(YOUR GOAL):
Write out the essay on The Clash and "Sandinista!" in full, word for word.

(EXTRACT):
START
I first heard The Clash in the early 1980s, only a year or so before the band imploded. Just a few years later, I owned all of The Clash’s proper albums on cassette except for “Sandinista!” The band soundtracked my middle school and high school years.


And my love for the band has only grown in the three decades since. Yet I still don’t own “Sandinista!” When I was a high school and college student, the album was spread across two cassettes and then, later, two CDs. That meant the record shops priced it higher, and $25 or $30 seemed like a big investment at the time.


Also, seeing that track listing of 36(!) songs, many of which I hadn’t heard of, was intimidating.

And, finally, between The Clash’s debut album (one of my first musical loves), the over-produced but good “Give ‘Em Enough Rope,” the masterpiece of “London Calling,” and “Combat Rock”—the weirdest try at becoming a “commercial mainstream” band that you’ll ever hear—I had enough Clash in my life.


But it still bugged me. So, in recent years, I’ve approached the album again, albeit with a side eye because of the album’s reputation. I found some unexpected gems, but like others, I often still got stuck somewhere in the back half of this sprawling album.


Then I read this during the past week. I like Rob Sheffield’s writing, and I respect most of his musical opinions. So I started playing “Sandinista!” from track one all the way to the end. This time, I got through it all in one sitting.


I think Sheffield’s wrong. “London Calling” is a near-perfect album that flows better than “Sandinista!” and has more outstanding songs. It truly is The Clash at the band’s artistic height. That said, “Sandinista!” and I are no longer battling each other as it turns 40 years ago and I’ve hit the half-century mark. Maybe we’ve grown into a middle-age understanding of each other.
END
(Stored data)
START
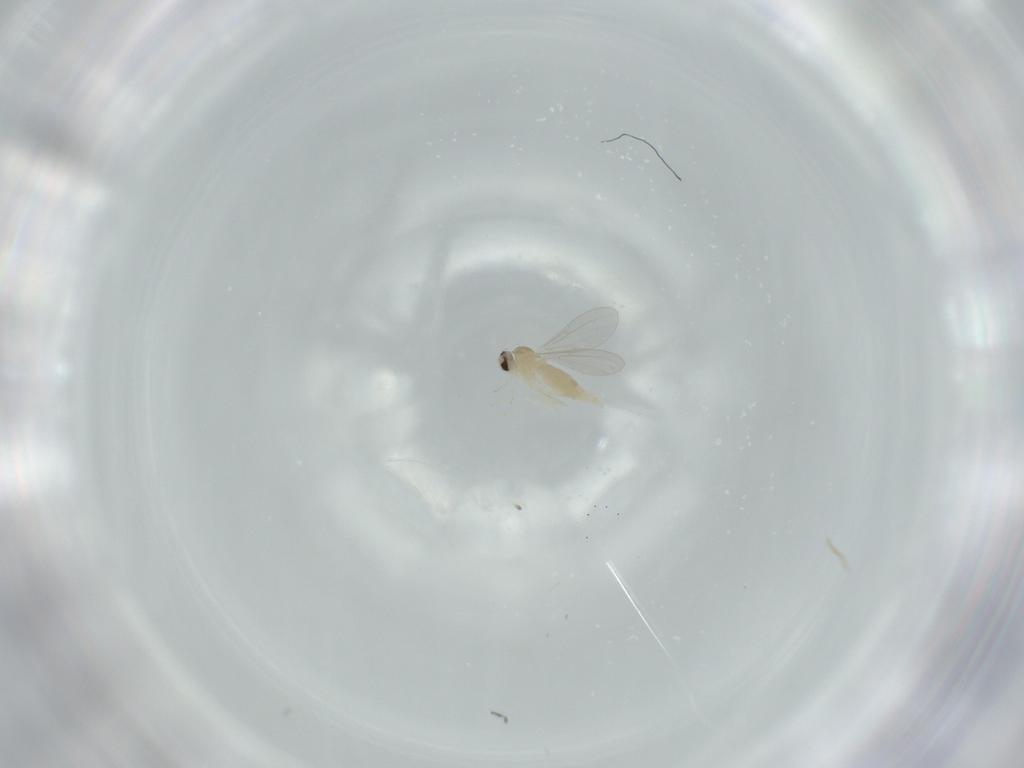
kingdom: Animalia
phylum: Arthropoda
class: Insecta
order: Diptera
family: Cecidomyiidae
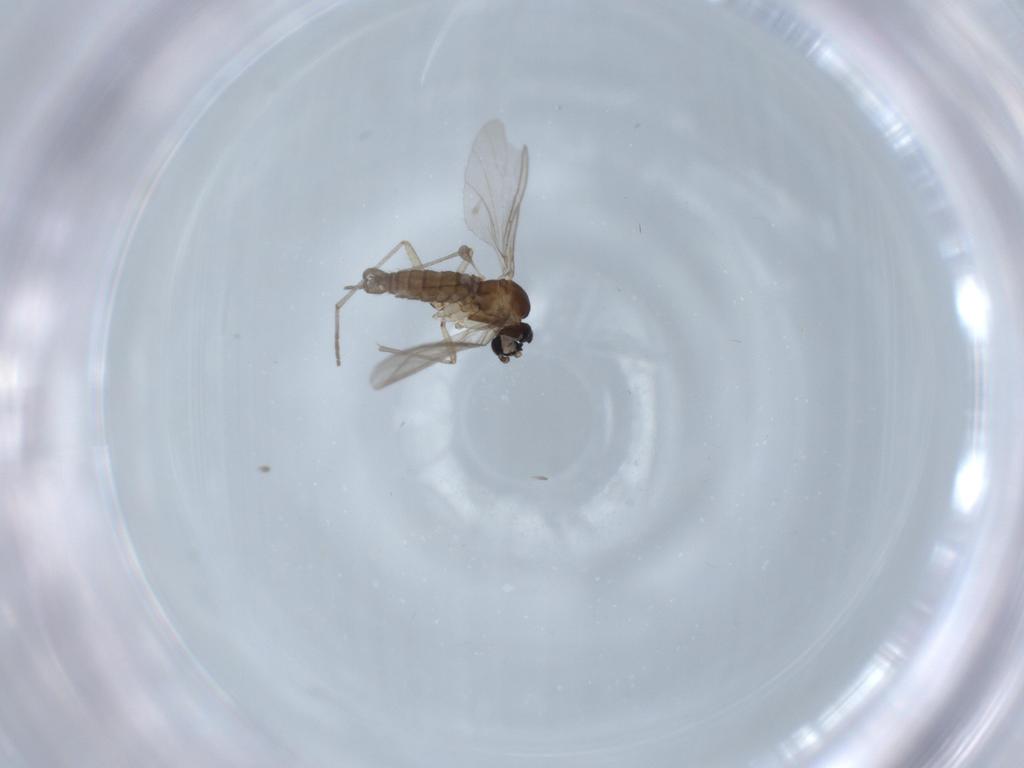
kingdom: Animalia
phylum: Arthropoda
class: Insecta
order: Diptera
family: Sciaridae
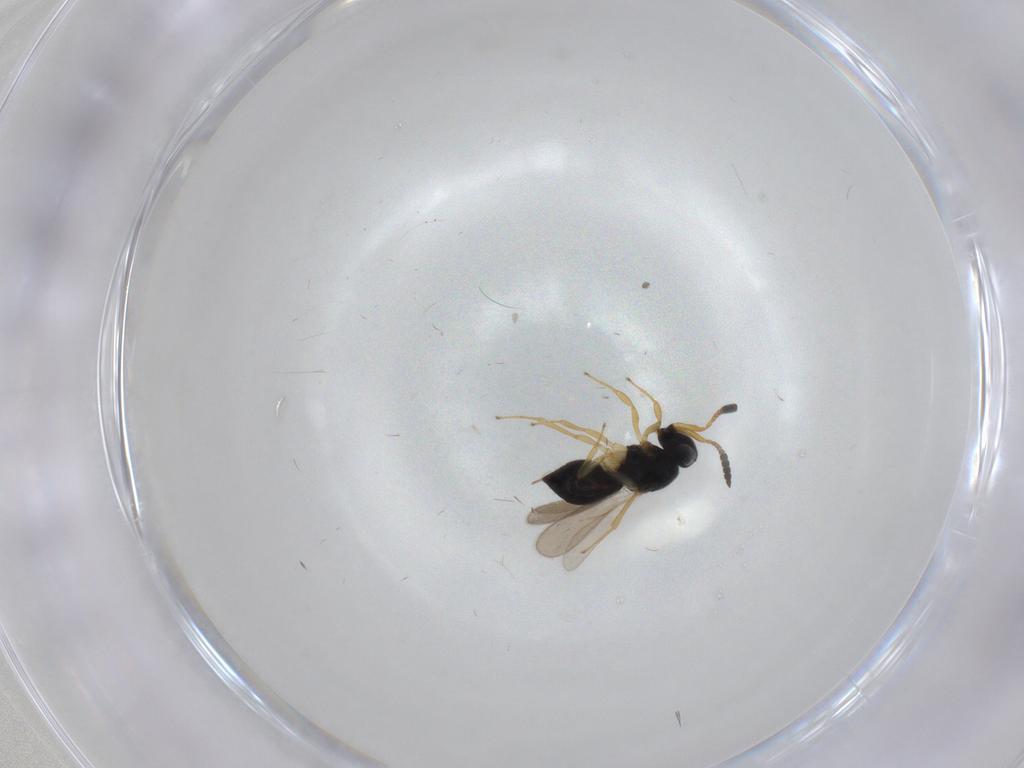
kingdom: Animalia
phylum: Arthropoda
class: Insecta
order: Hymenoptera
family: Scelionidae
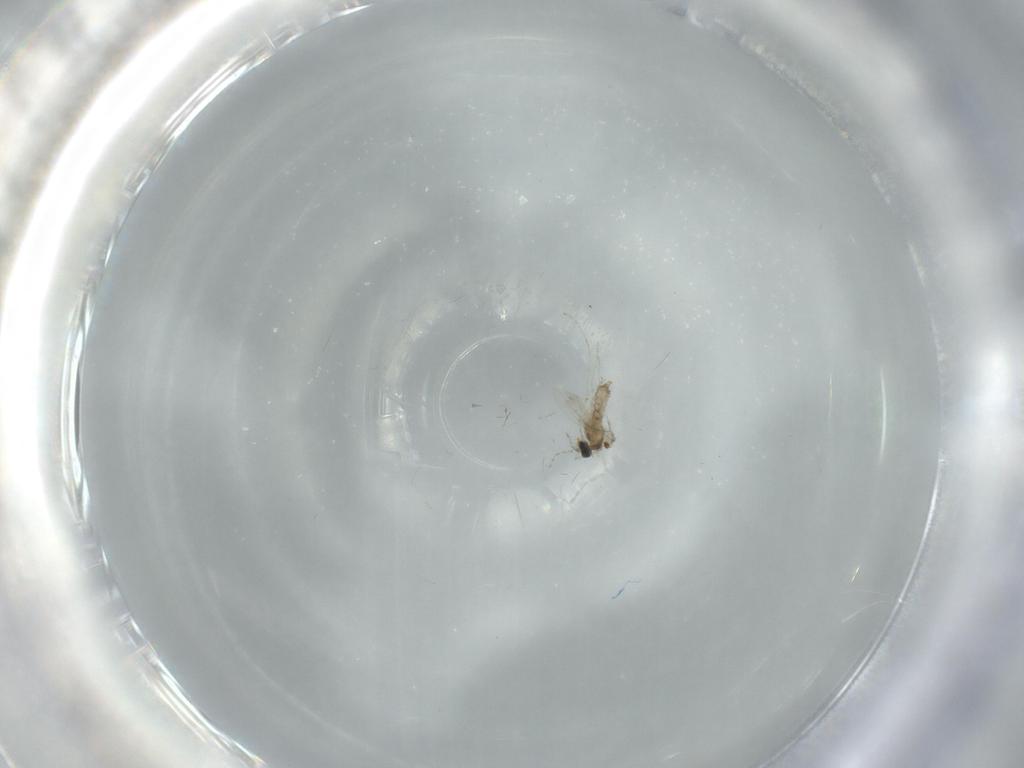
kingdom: Animalia
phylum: Arthropoda
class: Insecta
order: Diptera
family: Cecidomyiidae
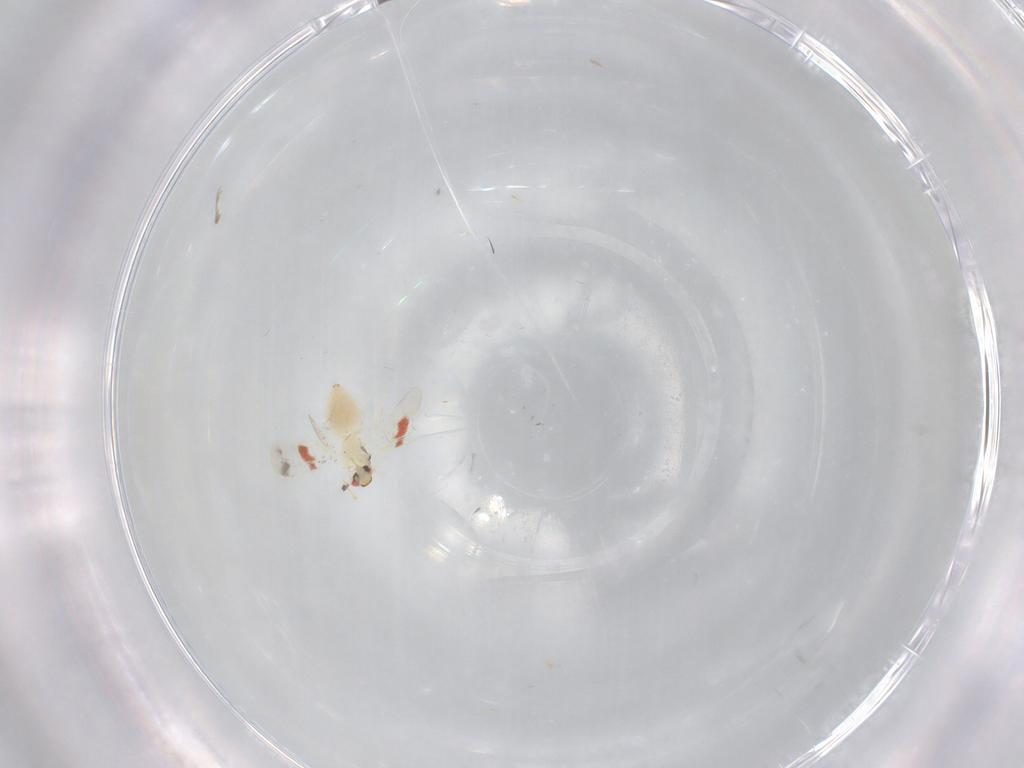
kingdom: Animalia
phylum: Arthropoda
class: Insecta
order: Hemiptera
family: Aleyrodidae
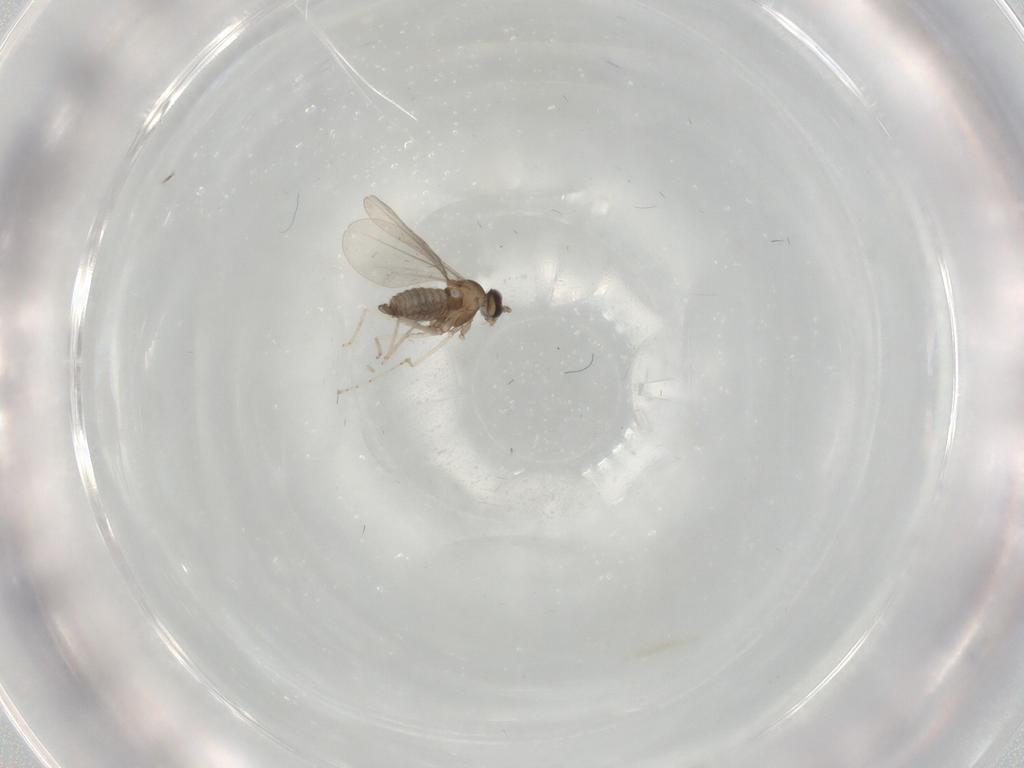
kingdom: Animalia
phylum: Arthropoda
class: Insecta
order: Diptera
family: Cecidomyiidae
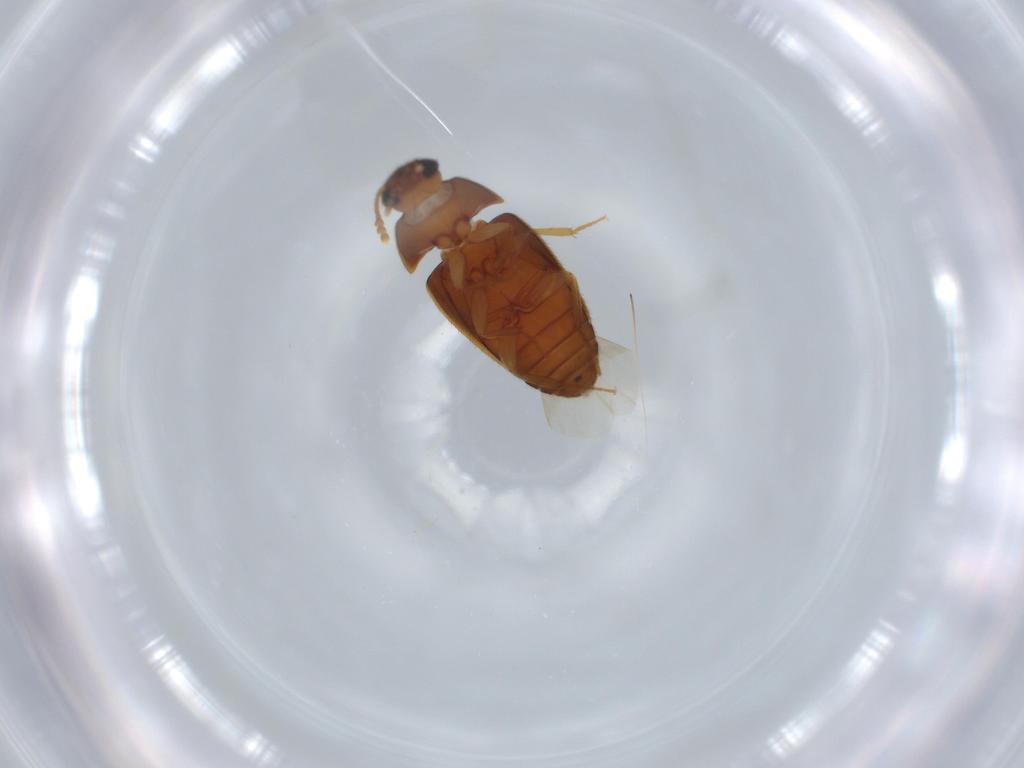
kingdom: Animalia
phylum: Arthropoda
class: Insecta
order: Coleoptera
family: Mycetophagidae
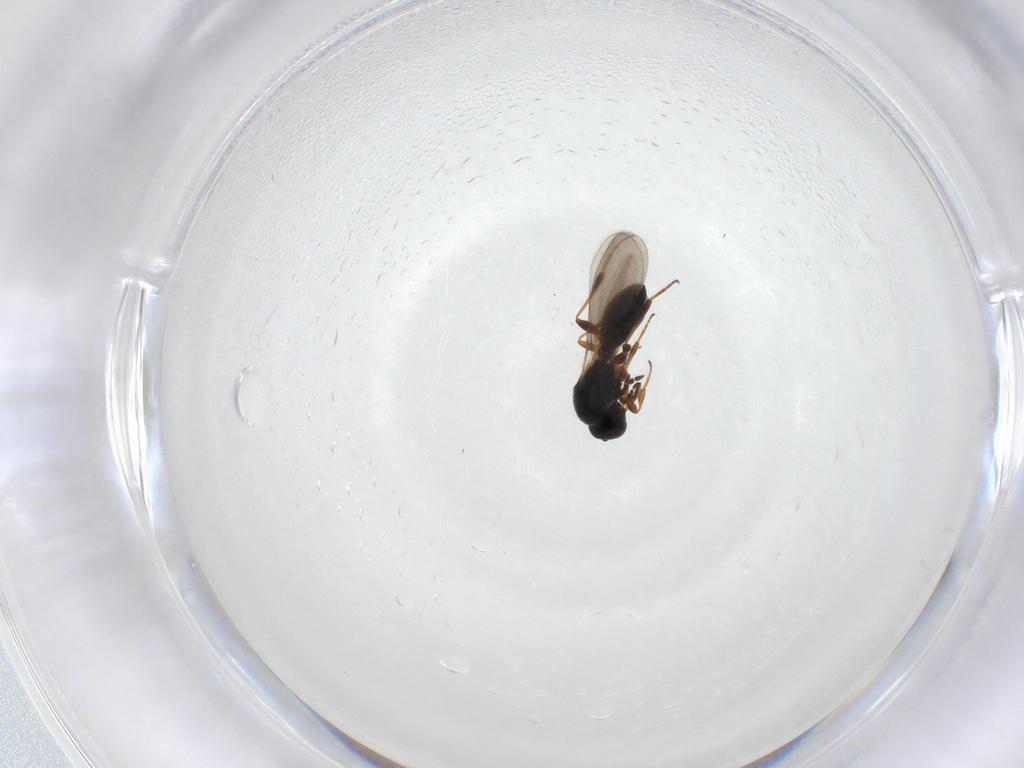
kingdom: Animalia
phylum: Arthropoda
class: Insecta
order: Hymenoptera
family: Platygastridae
END
(WRITTEN ANSWER):
I first heard The Clash in the early 1980s, only a year or so before the band imploded. Just a few years later, I owned all of The Clash’s proper albums on cassette except for “Sandinista!” The band soundtracked my middle school and high school years.


And my love for the band has only grown in the three decades since. Yet I still don’t own “Sandinista!” When I was a high school and college student, the album was spread across two cassettes and then, later, two CDs. That meant the record shops priced it higher, and $25 or $30 seemed like a big investment at the time.


Also, seeing that track listing of 36(!) songs, many of which I hadn’t heard of, was intimidating.

And, finally, between The Clash’s debut album (one of my first musical loves), the over-produced but good “Give ‘Em Enough Rope,” the masterpiece of “London Calling,” and “Combat Rock”—the weirdest try at becoming a “commercial mainstream” band that you’ll ever hear—I had enough Clash in my life.


But it still bugged me. So, in recent years, I’ve approached the album again, albeit with a side eye because of the album’s reputation. I found some unexpected gems, but like others, I often still got stuck somewhere in the back half of this sprawling album.


Then I read this during the past week. I like Rob Sheffield’s writing, and I respect most of his musical opinions. So I started playing “Sandinista!” from track one all the way to the end. This time, I got through it all in one sitting.


I think Sheffield’s wrong. “London Calling” is a near-perfect album that flows better than “Sandinista!” and has more outstanding songs. It truly is The Clash at the band’s artistic height. That said, “Sandinista!” and I are no longer battling each other as it turns 40 years ago and I’ve hit the half-century mark. Maybe we’ve grown into a middle-age understanding of each other.